/---

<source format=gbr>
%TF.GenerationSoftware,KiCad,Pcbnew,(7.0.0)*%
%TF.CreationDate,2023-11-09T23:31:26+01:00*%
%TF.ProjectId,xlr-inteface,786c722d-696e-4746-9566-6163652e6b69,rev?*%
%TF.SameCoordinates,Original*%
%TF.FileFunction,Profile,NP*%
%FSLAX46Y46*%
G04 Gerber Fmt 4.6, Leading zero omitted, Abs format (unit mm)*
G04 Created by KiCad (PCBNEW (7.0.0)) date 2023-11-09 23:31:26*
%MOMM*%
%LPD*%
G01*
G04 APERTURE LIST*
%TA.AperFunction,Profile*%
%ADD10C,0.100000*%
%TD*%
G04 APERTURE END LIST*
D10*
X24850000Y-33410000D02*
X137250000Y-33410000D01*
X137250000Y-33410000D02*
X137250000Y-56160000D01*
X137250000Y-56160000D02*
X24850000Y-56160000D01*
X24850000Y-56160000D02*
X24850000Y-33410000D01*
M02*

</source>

\---
/---

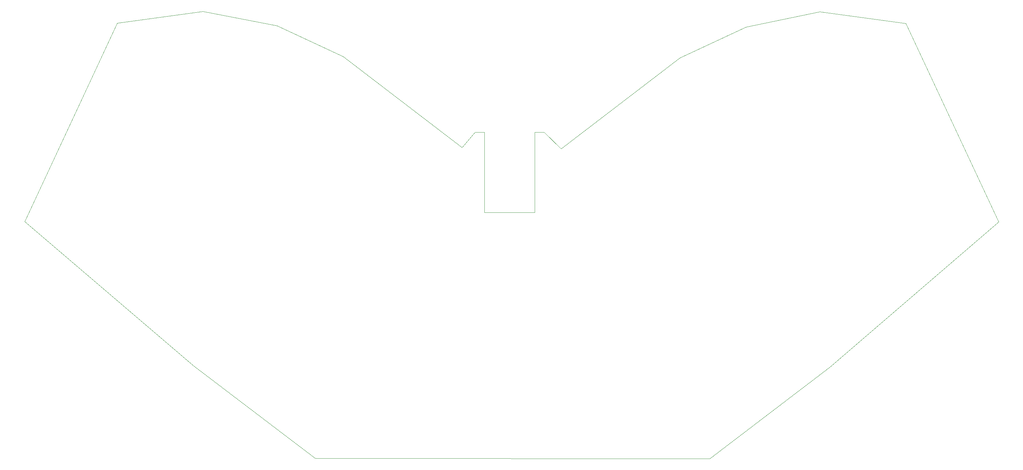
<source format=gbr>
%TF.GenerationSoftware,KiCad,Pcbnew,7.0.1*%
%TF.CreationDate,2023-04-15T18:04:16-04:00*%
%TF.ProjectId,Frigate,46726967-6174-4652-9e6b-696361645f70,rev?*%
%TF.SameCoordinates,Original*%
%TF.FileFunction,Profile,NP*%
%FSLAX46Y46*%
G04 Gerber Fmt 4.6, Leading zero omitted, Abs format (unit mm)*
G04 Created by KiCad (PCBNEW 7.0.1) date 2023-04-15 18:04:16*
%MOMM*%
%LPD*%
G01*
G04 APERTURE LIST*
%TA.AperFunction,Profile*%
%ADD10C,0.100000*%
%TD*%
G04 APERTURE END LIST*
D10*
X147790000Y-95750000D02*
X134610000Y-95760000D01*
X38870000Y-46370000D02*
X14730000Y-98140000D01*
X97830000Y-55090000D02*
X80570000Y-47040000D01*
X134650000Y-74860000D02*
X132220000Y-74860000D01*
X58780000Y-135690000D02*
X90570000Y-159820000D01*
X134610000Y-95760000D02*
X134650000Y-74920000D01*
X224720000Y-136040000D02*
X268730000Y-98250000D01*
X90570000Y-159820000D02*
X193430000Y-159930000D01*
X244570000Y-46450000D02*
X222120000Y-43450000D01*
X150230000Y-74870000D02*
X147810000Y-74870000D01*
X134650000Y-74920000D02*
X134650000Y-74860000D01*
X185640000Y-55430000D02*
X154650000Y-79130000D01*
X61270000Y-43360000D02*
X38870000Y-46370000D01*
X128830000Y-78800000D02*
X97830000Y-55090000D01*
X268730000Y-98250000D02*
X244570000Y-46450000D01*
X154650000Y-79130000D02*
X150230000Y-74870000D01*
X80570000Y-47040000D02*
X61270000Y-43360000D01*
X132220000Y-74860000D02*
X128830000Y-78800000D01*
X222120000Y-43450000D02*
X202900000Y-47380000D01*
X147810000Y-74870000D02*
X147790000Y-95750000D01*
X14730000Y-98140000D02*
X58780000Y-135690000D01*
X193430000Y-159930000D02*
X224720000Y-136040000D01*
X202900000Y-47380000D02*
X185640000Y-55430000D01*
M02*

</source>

\---
/---

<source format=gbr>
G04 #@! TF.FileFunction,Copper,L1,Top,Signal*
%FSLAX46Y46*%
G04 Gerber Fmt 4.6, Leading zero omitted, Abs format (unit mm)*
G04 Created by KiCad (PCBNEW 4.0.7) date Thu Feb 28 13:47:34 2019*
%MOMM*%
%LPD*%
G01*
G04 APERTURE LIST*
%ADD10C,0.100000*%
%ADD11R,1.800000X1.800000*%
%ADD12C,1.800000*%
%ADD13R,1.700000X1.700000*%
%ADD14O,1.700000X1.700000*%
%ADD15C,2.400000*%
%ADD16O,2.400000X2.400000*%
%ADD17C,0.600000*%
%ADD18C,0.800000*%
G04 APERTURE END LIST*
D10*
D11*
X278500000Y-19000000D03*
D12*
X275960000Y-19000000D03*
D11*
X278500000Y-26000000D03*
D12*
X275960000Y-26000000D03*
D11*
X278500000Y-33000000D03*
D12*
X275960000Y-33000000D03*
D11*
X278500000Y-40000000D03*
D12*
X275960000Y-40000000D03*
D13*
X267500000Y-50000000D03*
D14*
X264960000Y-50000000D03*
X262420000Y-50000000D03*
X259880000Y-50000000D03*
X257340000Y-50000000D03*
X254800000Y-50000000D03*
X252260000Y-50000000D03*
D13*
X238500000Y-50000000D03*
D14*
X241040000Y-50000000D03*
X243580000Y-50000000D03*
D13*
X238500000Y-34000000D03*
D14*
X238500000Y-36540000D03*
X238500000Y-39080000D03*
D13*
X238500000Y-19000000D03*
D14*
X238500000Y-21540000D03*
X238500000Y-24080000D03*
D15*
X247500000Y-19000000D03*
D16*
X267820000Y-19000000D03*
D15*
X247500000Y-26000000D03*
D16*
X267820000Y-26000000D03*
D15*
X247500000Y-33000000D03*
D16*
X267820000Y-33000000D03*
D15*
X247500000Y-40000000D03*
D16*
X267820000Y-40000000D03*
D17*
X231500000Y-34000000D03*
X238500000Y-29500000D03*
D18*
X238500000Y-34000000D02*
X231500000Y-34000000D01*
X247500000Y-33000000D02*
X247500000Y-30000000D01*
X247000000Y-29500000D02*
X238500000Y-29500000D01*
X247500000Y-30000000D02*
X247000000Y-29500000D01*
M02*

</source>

\---

Select and copy each line from the data that includes the word "CreationDate".

**ANSWER TO THE EXERCISE:**
%TF.CreationDate,2023-11-09T23:31:26+01:00*%
%TF.CreationDate,2023-04-15T18:04:16-04:00*%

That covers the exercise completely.